= Richard de Abyndon =

Richard de Abyndon, Abendon, or Abingdon (died 1327) was an English judge.

==Biography==
He was probably a native of Abingdon, and possibly a brother of Stephen de Abingdon who was lord mayor of London in 1315. Having taken deacon's orders, he apparently became a clerk in the exchequer; before 1274 he was granted the church of St. Sampson, Cricklade, Wiltshire, though he had not taken priest's orders (Cal. Papal Letters, 1305–42, p. 50). Soon afterwards he was presented to the living of 'Wyvelingham' in the diocese of Ely, Willingham, Cambridgeshire, and in 1284 to that of 'Parva Chert' . In the same year he was appointed chamberlain of North Wales, his business being to collect and disburse royal revenues in that newly conquered country. Before the end of the year he was sent to Dublin to collect the revenues of the vacant archbishopric, and on 23 March 1285 he was presented by Edward I to the prebend of Lusk in that cathedral. In June he was directed to collect the dues on wools and wool-fells in Ireland and devote them to fortifying towns in Wales.

Richard de Abyndon acted as mainpernor in the English parliament of June 1294, and in the following October was sent to take charge of the archbishopric of Dublin, once more vacant by the death of John de Saunford. There he remained, engaging in the war of Leinster and collecting the revenues of the diocese until November 1296, when he was ordered to restore the temporalities to the pope's nominee, William de Hotham. In 1297 he was in Cumberland raising money for the defence of England against the Scots invasion.

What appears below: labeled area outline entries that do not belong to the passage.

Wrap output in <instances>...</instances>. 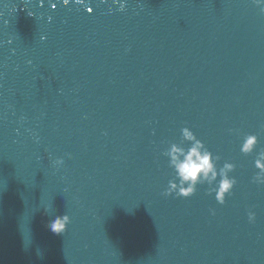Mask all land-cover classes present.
<instances>
[{
  "label": "water",
  "instance_id": "obj_1",
  "mask_svg": "<svg viewBox=\"0 0 264 264\" xmlns=\"http://www.w3.org/2000/svg\"><path fill=\"white\" fill-rule=\"evenodd\" d=\"M117 8L0 0V264H264V14L252 0ZM185 126L236 164L223 205L207 185L163 195L162 153ZM244 134L259 138L247 156Z\"/></svg>",
  "mask_w": 264,
  "mask_h": 264
},
{
  "label": "clouds",
  "instance_id": "obj_2",
  "mask_svg": "<svg viewBox=\"0 0 264 264\" xmlns=\"http://www.w3.org/2000/svg\"><path fill=\"white\" fill-rule=\"evenodd\" d=\"M70 0H63L68 5ZM76 4H84V0H74ZM259 8L260 13L264 14V0H252ZM113 4L118 5L117 10L123 11L126 7V0H112ZM55 7V5H53ZM91 13L92 8L86 7ZM111 12L112 9L109 8ZM45 39V37H41ZM234 131L229 129V132ZM181 139L179 142H170L168 148L162 153L168 158V167L172 169L173 178L168 181L163 195L170 196L175 194L177 197L188 198L194 195L198 186L207 185L206 194H214L215 200L220 205L225 204L226 197L232 195L233 189L237 184L235 176L230 175L235 169L236 164L225 160L220 165L222 157L213 153L203 140L199 139L195 133L187 126L180 129ZM259 143L257 134H244L240 145V152L247 156L252 154ZM187 145V147H185ZM56 166H63L65 160L57 159L53 162ZM254 166L258 170L252 177V183L264 185V148L256 153ZM52 206L47 207L51 211ZM212 214L215 211L212 210ZM256 219L255 212H248L249 222ZM71 223V217L68 214L57 215L49 223V229L59 235L67 231Z\"/></svg>",
  "mask_w": 264,
  "mask_h": 264
}]
</instances>
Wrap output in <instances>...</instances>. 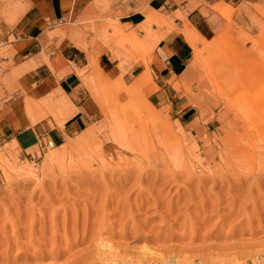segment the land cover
<instances>
[{"label":"rangeland","instance_id":"rangeland-1","mask_svg":"<svg viewBox=\"0 0 264 264\" xmlns=\"http://www.w3.org/2000/svg\"><path fill=\"white\" fill-rule=\"evenodd\" d=\"M103 1L94 4L102 14ZM28 3L0 0V78L10 56L2 26ZM243 7V23L228 19L211 41L192 36V79L174 87L185 114L149 101L160 90L149 66L131 85L93 73L83 79L101 115L84 133L31 158L0 144V264H264V0ZM151 10L130 33L99 16L79 30L58 22L59 46L102 42L124 71L154 51L153 26L176 29ZM38 103L27 106L33 123L51 114L62 127L75 112L67 97ZM103 244L116 252L101 263Z\"/></svg>","mask_w":264,"mask_h":264},{"label":"crops","instance_id":"crops-1","mask_svg":"<svg viewBox=\"0 0 264 264\" xmlns=\"http://www.w3.org/2000/svg\"><path fill=\"white\" fill-rule=\"evenodd\" d=\"M104 1L108 9L102 14V5L94 8L95 0H29L27 11L14 27L2 26L1 40L10 48V56L2 60L9 66L0 78V144H16L31 158L30 154H34L37 147L42 153L46 147H61L70 138L84 133L101 115L92 90L94 86H87L83 79L93 73L103 74L111 81L122 79L126 85H131L149 66L154 82L160 88L149 96V101L155 107L169 103L173 109L177 107V114H185L178 107L174 83L187 70L194 51L180 32L194 28L201 39L211 41L228 25V19L243 23V6L257 0ZM216 6L233 7V13L226 10L227 13H221L213 9ZM149 9L159 11L176 29L165 35L146 61H129L124 71L122 61L102 42L91 47L89 40L88 52L68 38L59 46L56 31L63 20V25H73V30H79L76 27L80 22L88 23L99 16L130 33L146 23L144 12ZM167 28L153 26L152 31L163 34L167 33ZM137 33L141 39H148L146 32L138 30ZM58 59L61 62L58 63ZM64 97L74 106L75 112L62 127L51 114L32 122L27 111L30 103L39 102L42 107L49 100Z\"/></svg>","mask_w":264,"mask_h":264},{"label":"bare ground","instance_id":"bare-ground-1","mask_svg":"<svg viewBox=\"0 0 264 264\" xmlns=\"http://www.w3.org/2000/svg\"><path fill=\"white\" fill-rule=\"evenodd\" d=\"M214 10H217V11H220L221 13L222 12H224V10L225 9H223V8H221V7H219V8H217V7H215V8H213ZM145 16H146V20H149L150 18H151V16H150V13H149V10H146L145 12ZM146 28V27H145ZM145 28H143V29H145ZM147 29V28H146ZM187 29V28H186ZM188 30H190V32L188 31ZM189 32V33H188ZM180 33H182V35H183V37L185 38V40H186V42L190 45V47L194 50L195 49V47H197V46H195V44H196V41L195 42H193L192 40H191V38H193L192 36H194V38H195V40H196V38L197 39H201V35H199V33L194 29V28H188L187 30H183V31H181ZM135 36V35H134ZM165 36H163V35H159V36H157V38H156V44H154L153 46L154 47H156L157 45H158V43L164 38ZM216 40V39H215ZM214 40V41H215ZM202 41V40H201ZM202 43H204V40H203V42ZM205 44V43H204ZM210 43H208V45H209ZM197 45V44H196ZM205 45H207V43L205 44ZM213 45V44H212ZM197 52V51H196ZM193 64V66H194V63H192ZM190 67V66H189ZM212 68V67H211ZM193 67H191V68H189L188 70H186L183 74H182V76H181V83H182V85L181 86H186V85H188L189 84V82L191 81V79H192V75H193ZM209 72V71H208ZM210 73V72H209ZM241 75V74H240ZM242 78V77H241ZM211 80V79H210ZM180 83V84H181ZM243 83V82H242ZM180 84H179V82L178 83H174V87L175 88H177L178 86H180ZM216 89V88H215ZM218 91V90H217ZM200 108V107H199ZM118 112V111H117ZM110 115V114H109ZM122 112L121 113H118L117 114V117L115 116L114 117V119L113 120H115V130H114V135H116V133L118 134V133H120L121 132V130H122V127L124 126V125H122V123H121V121H119L118 119L119 118H121L122 116ZM31 116H33V114L31 115ZM30 116V117H31ZM32 118V117H31ZM147 118V117H146ZM33 119V121H34V118H32ZM126 124V123H125ZM103 245H105V246H103ZM103 245H101L103 248H105L106 250L105 251H98V260L99 261H101V263L102 262H107V261H109L110 260V258L111 257H113L114 258V256H115V254H114V252H116L115 250H116V248H113V247H110L108 244H103ZM102 248V249H103ZM115 249V250H114ZM221 261V260H220ZM220 261H216L215 263L216 264H228L226 261H222V262H220ZM111 262H115V261H113L112 259H111ZM110 262V263H111ZM109 263V262H108ZM112 263V264H113ZM115 264H117V263H115ZM126 264H131V263H129V262H127Z\"/></svg>","mask_w":264,"mask_h":264},{"label":"built area","instance_id":"built-area-1","mask_svg":"<svg viewBox=\"0 0 264 264\" xmlns=\"http://www.w3.org/2000/svg\"><path fill=\"white\" fill-rule=\"evenodd\" d=\"M61 23H64V20H63V21H61Z\"/></svg>","mask_w":264,"mask_h":264}]
</instances>
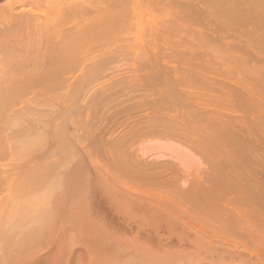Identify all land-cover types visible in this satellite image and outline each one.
I'll return each mask as SVG.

On 23 September 1299 Richard was appointed baron of the exchequer in the room of John de Insula; in the winter and following spring he was employed on the border with power to fine all who disobeyed the orders of the king's lieutenant, and to victual any castles that might be captured from the Scots. In 1300 he was granted custody of the vacant see of Ely, and in the following year was appointed to supervise and hasten the collection of a tenth and fifteenth in Norfolk and Suffolk. On 11 December 1304 he was collated to the prebend of Willington in Lichfield Cathedral. About the same time he received prebends in Salisbury and Wells cathedrals. In January 1306 he was cited to appear before the pope for unlawfully retaining the latter stall, but in April 1309 he was granted a papal dispensation to hold that with his other church preferments. In 1306 he was also granted a lease of the manor of Writtle in Essex, which had belonged to Robert Bruce. Richard's appointment as baron of the exchequer was not confirmed in Edward II's general patent of 16 September 1307, but he was summoned to the coronation, and on 20 January 1308 received a special patent regranting him the office with the precedence he held in the previous reign. In March he was directed to levy a tenth and fifteenth in the city of London and its suburbs. In 1310 he was selected to go on the king's service to Gascony, but in the same year appears as collecting tallage in Somerset and in London. In 1311 he was appointed a commissioner to enforce the statute of Winchester in the counties of Worcester, Gloucester, and Hereford.

In 1313, the citizens of Bristol having risen against the corporation, the king took the government of the city into his own hands, and sent Richard, with other judges, to settle the dispute. During the hearing at the Bristol guildhall a popular tumult arose, many were killed, and Richard was for a time kept a prisoner by William Randall and other citizens. He subsequently tried eighty of the offenders at the Gloucester assizes. In 1316 he was again levying a fifteenth in London, but soon after he became incapacitated, and in 1317 his place as baron was filled by John de Opham. Richard again appears as a judge in 1320. In 1316 Richard was seised of the manor of Horton, Gloucestershire; he also held property in Wiltshire and Berkshire, probably at Abingdon.

He died apparently in 1327, when two secular chaplains were endowed to say mass daily for his soul in the abbey church at Abingdon.